フライアッシュの繊維化試験
中小企業団「先端工業技術応用要覧」(s59〜60年度)抜刷
1989年3月 北海道工業開発試験所技術資料 12,158-161
本実験では石炭灰(フライアッシュ)を利用してガラス繊維を製造することを目的として、フライアッシュに融点降下剤(アルカリ土類成分)を調合、溶融、ガラス化し、溶融灰の粘性、紡糸温度、繊維の引張強度について検討した。
その要点はフライアッシュ、酸化カルシュウム、酸化マグネシュウムを基本成分としてガラス化試験、粘性試験、繊維化試験を行い、以下の結果を得た。

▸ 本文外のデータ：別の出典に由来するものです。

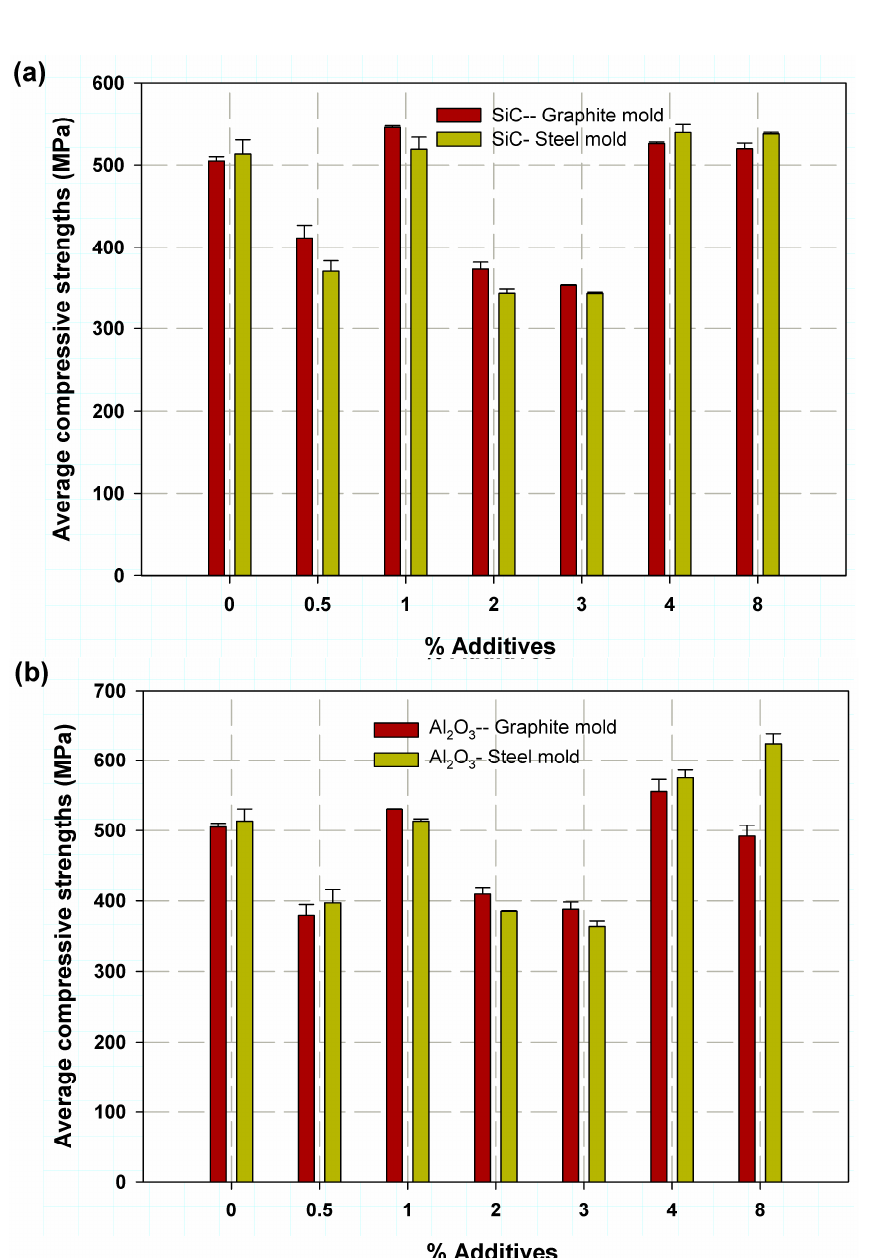
Figure 7. Average stress variation for the Al ‐ Si ‐ Mg alloy filled with ( a ) SiC and ( b ) Al 2 O 3 particles.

(1) ガラス化は(フライアッシュ-CaO-MgO)の組成(%)(50-25-25)を除く組成が可能であり、フライアッシュ80%、70%の組成が容易であった。
(2) 酸化カルシュウム、酸化マグネシュウムの添加による粘性低下は約30%が最大であった。
(3) 長繊維化は1.085〜1.315℃においてフライアッシュ90%,80%の組成が可能であり、前と同様の表示で(90-5-5)、(80-10-10)、(80-5-15)が容易であった。
(4) 得られたガラス繊維の平均的特性は直径15.3μm、張力140.4kg/mm2、弾性率6335kg/mm2であった。